• [WORK ORDER]:
Filter the data below for the string "generativeai" and copy each matching line.

• [DATA FOR THIS EXERCISE]:
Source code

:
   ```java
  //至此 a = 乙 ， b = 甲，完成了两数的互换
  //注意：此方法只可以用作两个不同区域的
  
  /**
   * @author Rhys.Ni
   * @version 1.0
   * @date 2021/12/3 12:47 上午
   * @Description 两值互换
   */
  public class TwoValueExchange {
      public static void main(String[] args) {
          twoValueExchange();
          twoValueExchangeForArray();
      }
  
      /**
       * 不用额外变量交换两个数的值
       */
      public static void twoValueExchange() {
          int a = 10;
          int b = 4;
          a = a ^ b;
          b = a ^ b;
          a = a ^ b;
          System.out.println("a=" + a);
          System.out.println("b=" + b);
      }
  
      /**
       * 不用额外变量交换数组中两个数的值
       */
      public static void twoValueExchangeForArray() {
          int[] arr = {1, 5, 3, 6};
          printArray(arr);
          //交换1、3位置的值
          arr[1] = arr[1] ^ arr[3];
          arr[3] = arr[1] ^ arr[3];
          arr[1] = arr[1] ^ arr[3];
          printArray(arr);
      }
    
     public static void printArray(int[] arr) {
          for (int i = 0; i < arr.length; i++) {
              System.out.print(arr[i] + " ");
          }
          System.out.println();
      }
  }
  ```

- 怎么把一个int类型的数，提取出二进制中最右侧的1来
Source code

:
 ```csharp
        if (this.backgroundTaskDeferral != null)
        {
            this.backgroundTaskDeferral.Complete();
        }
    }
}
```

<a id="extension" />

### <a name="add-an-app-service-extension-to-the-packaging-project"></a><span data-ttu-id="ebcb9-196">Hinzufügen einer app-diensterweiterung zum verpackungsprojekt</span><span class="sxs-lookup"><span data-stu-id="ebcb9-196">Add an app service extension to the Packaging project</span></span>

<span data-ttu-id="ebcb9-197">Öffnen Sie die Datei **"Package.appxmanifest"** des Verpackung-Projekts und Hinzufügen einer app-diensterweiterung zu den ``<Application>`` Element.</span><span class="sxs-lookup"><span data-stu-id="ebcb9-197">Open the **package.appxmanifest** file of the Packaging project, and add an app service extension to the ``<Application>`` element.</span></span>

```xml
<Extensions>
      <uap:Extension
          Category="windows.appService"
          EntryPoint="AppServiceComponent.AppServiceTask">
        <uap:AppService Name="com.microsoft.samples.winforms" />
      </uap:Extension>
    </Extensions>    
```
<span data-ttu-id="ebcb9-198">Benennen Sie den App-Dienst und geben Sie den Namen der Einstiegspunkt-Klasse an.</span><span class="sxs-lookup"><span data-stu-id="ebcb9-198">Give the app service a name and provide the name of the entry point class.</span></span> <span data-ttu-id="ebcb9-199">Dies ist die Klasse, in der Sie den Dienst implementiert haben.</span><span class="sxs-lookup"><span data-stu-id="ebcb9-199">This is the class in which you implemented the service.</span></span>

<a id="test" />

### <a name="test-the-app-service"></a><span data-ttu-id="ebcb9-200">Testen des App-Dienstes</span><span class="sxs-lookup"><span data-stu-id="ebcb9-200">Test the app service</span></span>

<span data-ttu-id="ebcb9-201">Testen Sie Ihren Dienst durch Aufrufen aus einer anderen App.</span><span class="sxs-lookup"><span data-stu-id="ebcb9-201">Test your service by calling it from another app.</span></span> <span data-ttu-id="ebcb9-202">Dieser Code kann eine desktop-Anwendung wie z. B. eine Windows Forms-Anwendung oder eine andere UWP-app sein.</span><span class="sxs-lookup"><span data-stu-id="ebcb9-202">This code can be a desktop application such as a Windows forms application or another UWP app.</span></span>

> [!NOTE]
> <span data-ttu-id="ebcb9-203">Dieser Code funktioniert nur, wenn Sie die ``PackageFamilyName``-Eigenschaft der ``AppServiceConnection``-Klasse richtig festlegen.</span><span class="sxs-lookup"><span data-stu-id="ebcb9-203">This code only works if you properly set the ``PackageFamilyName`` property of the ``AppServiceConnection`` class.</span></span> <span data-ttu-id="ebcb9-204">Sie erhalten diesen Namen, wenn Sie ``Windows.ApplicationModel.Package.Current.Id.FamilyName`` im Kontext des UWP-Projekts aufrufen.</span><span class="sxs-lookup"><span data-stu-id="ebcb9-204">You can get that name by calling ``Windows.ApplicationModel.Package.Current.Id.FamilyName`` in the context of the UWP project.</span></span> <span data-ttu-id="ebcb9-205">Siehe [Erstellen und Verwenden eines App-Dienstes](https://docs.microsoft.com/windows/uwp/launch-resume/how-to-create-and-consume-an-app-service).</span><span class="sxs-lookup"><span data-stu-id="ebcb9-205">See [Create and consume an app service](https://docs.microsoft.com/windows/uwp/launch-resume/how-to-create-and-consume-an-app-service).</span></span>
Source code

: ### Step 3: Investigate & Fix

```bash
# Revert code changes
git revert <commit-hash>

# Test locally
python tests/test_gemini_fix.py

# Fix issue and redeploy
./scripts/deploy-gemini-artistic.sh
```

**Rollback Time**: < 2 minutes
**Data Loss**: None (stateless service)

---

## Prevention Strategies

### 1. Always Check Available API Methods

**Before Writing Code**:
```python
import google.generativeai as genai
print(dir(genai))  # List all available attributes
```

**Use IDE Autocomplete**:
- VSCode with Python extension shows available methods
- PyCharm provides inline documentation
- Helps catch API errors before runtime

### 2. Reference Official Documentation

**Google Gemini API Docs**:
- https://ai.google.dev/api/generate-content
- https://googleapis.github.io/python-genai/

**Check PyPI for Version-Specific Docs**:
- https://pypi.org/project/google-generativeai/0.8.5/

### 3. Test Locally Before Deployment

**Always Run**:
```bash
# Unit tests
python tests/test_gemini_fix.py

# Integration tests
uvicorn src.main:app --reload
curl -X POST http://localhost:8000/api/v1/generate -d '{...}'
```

• [ANSWER BOX]:
import google.generativeai as genai
- https://pypi.org/project/google-generativeai/0.8.5/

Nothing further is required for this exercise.